Show every line in the records below that contains the word "This".

Input data =
'''

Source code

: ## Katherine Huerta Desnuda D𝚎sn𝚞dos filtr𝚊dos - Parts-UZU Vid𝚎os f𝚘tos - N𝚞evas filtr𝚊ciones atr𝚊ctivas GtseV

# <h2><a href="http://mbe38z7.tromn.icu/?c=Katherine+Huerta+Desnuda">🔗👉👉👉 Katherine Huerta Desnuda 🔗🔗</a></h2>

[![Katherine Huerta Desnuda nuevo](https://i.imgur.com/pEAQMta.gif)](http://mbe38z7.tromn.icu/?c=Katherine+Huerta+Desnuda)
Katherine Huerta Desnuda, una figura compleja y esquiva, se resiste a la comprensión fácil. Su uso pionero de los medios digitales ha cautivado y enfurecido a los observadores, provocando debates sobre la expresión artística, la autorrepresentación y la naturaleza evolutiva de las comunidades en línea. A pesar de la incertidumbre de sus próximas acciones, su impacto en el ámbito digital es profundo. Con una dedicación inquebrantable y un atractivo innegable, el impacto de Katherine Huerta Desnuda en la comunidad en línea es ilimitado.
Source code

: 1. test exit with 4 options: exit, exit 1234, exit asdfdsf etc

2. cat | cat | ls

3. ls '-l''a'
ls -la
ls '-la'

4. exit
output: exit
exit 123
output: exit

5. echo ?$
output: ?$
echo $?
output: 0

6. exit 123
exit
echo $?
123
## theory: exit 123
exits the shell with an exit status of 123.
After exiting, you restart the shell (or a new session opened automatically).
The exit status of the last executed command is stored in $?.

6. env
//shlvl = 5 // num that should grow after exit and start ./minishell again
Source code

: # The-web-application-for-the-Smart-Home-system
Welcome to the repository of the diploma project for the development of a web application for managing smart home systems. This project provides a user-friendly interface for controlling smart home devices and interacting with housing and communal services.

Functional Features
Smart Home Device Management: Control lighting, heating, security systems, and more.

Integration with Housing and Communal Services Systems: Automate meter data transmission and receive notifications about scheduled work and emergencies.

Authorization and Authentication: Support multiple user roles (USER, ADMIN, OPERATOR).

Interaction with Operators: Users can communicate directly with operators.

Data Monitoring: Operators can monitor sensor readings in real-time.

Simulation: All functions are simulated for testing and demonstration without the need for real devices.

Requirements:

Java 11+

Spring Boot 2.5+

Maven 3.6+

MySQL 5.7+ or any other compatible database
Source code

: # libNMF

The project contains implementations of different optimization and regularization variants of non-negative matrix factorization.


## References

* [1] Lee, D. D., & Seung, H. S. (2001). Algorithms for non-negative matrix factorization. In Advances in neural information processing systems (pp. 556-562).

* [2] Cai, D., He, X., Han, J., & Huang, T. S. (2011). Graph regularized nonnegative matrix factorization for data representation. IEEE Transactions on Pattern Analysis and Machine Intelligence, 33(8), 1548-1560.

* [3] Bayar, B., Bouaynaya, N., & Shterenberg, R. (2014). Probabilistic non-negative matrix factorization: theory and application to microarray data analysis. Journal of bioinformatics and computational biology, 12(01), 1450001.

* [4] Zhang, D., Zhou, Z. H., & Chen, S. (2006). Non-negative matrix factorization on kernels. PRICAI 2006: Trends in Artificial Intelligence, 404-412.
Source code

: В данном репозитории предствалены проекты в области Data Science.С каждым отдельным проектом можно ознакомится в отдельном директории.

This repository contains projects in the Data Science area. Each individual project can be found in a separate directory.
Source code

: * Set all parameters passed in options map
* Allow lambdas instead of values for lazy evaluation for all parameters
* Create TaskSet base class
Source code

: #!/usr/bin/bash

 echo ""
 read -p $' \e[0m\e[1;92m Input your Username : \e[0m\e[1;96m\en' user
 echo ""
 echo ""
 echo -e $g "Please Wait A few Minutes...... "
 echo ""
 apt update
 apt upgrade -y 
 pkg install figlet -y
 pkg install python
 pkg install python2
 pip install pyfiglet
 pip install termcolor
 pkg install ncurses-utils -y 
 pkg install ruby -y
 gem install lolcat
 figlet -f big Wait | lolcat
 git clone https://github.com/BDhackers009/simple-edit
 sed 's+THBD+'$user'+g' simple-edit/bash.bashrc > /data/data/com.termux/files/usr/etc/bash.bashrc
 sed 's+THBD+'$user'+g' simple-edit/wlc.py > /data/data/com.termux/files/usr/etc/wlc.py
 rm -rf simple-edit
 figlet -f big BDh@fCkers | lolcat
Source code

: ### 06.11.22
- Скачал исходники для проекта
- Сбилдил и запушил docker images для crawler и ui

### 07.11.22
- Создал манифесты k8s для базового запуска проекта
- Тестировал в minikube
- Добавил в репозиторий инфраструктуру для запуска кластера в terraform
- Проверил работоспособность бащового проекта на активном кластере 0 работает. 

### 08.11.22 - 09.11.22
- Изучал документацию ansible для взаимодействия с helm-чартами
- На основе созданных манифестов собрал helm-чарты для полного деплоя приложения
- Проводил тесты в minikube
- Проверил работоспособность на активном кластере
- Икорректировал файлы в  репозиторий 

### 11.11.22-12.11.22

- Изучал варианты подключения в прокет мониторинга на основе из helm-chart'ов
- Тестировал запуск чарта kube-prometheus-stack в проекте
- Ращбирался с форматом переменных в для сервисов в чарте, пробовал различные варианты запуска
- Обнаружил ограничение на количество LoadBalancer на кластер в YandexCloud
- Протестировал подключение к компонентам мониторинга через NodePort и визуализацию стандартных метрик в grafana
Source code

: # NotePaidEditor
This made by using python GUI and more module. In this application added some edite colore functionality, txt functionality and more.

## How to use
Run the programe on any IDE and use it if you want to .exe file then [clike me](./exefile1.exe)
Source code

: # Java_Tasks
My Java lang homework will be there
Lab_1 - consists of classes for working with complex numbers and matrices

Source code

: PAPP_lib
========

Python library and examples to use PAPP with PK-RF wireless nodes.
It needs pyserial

'''

Completed exercise =
Welcome to the repository of the diploma project for the development of a web application for managing smart home systems. This project provides a user-friendly interface for controlling smart home devices and interacting with housing and communal services.
This repository contains projects in the Data Science area. Each individual project can be found in a separate directory.
This made by using python GUI and more module. In this application added some edite colore functionality, txt functionality and more.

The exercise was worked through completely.